## DATA SUPPLIED
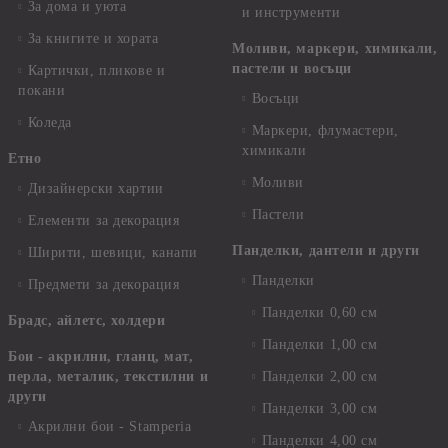
За дома и уюта
и инструменти
За книгите и хората
Моливи, маркери, химикали,
пастели и восъци
Картички, пликове и
покани
Восъци
Коледа
Маркери, флумастери,
химикали
Етно
Моливи
Дизайнерски хартии
Пастели
Елементи за декорация
Панделки, дантели и други
Ширити, шевици, канапи
Панделки
Предмети за декорация
Панделки 0,60 см
Брадс, айлетс, холдери
Панделки 1,00 см
Бои - акрилни, гланц, мат,
перла, металик, текстилни и
Панделки 2,00 см
други
Панделки 3,00 см
Акрилни бои - Stamperia
Панделки 4,00 см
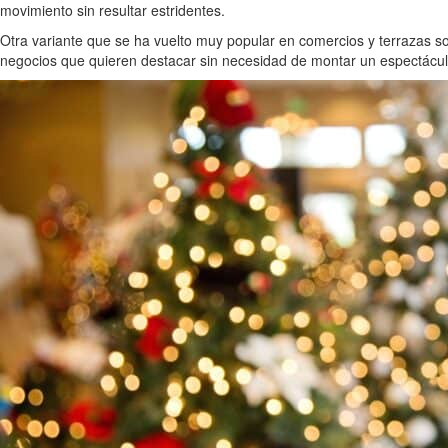
movimiento sin resultar estridentes.
Otra variante que se ha vuelto muy popular en comercios y terrazas s
negocios que quieren destacar sin necesidad de montar un espectácul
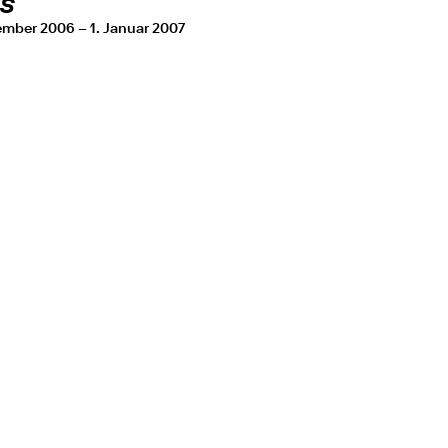
s
ember 2006 – 1. Januar 2007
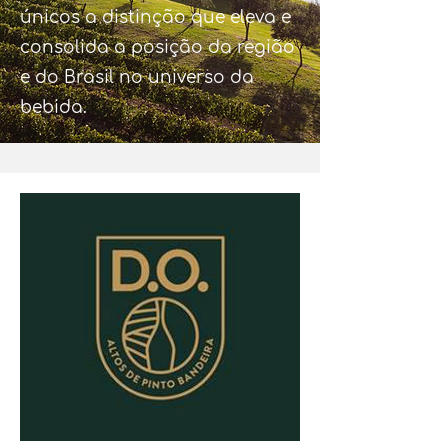
únicos a distinção que eleva e
consolida a posição da região
e do Brasil no universo da
bebida.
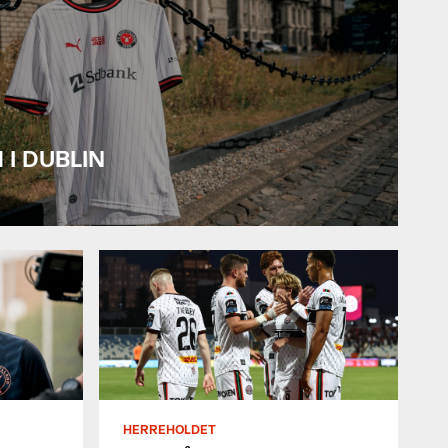
 I DUBLIN
HERREHOLDET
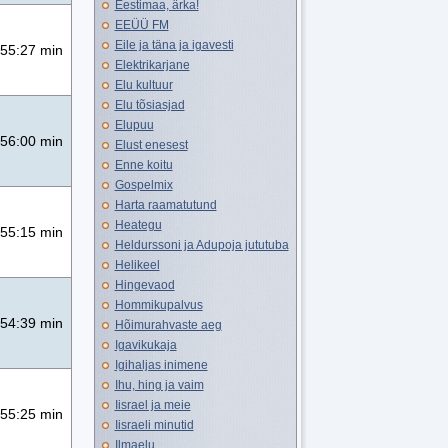
Eestimaa, ärka!
EEÜÜ FM
Eile ja täna ja igavesti
55:27 min
Elektrikarjane
Elu kultuur
Elu tõsiasjad
Elupuu
56:00 min
Elust enesest
Enne koitu
Gospelmix
Harta raamatutund
Heategu
55:15 min
Heldurssoni ja Adupoja jututuba
Helikeel
Hingevaod
Hommikupalvus
54:39 min
Hõimurahvaste aeg
Igavikukaja
Igihaljas inimene
Ihu, hing ja vaim
Iisrael ja meie
55:25 min
Iisraeli minutid
Ilmaelu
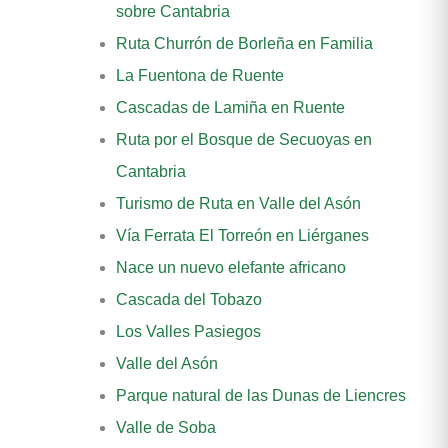
sobre Cantabria
Ruta Churrón de Borleña en Familia
La Fuentona de Ruente
Cascadas de Lamiña en Ruente
Ruta por el Bosque de Secuoyas en
Cantabria
Turismo de Ruta en Valle del Asón
Vía Ferrata El Torreón en Liérganes
Nace un nuevo elefante africano
Cascada del Tobazo
Los Valles Pasiegos
Valle del Asón
Parque natural de las Dunas de Liencres
Valle de Soba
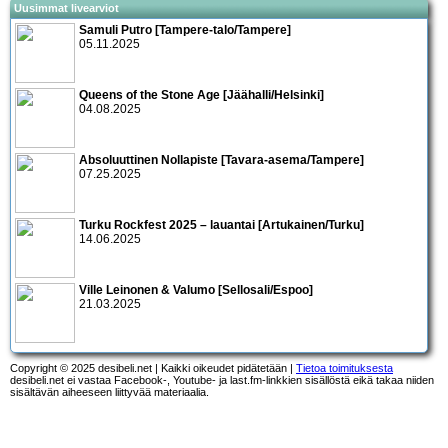
Uusimmat livearviot
Samuli Putro [Tampere-talo/Tampere]
05.11.2025
Queens of the Stone Age [Jäähalli/Helsinki]
04.08.2025
Absoluuttinen Nollapiste [Tavara-asema/Tampere]
07.25.2025
Turku Rockfest 2025 – lauantai [Artukainen/Turku]
14.06.2025
Ville Leinonen & Valumo [Sellosali/Espoo]
21.03.2025
Copyright © 2025 desibeli.net | Kaikki oikeudet pidätetään |
Tietoa toimituksesta
desibeli.net ei vastaa Facebook-, Youtube- ja last.fm-linkkien sisällöstä eikä takaa niiden
sisältävän aiheeseen liittyvää materiaalia.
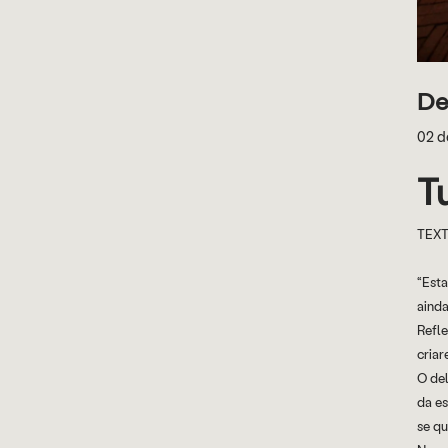
De
02 d
T
TEXT
“Esta
ainda
Refle
criar
O del
da es
se qu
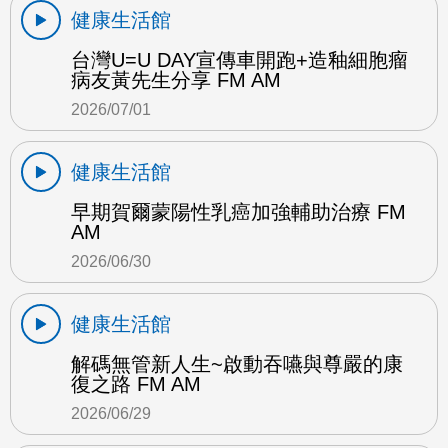
健康生活館
台灣U=U DAY宣傳車開跑+造釉細胞瘤
病友黃先生分享 FM AM
2026/07/01
健康生活館
早期賀爾蒙陽性乳癌加強輔助治療 FM
AM
2026/06/30
健康生活館
解碼無管新人生~啟動吞嚥與尊嚴的康
復之路 FM AM
2026/06/29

## DIRECTIONS FOR THIS TASK
Pick out every line of the material above that contains the word "Ruta", and copy each of those lines.

## SOLUTION
Ruta Churrón de Borleña en Familia
Ruta por el Bosque de Secuoyas en
Turismo de Ruta en Valle del Asón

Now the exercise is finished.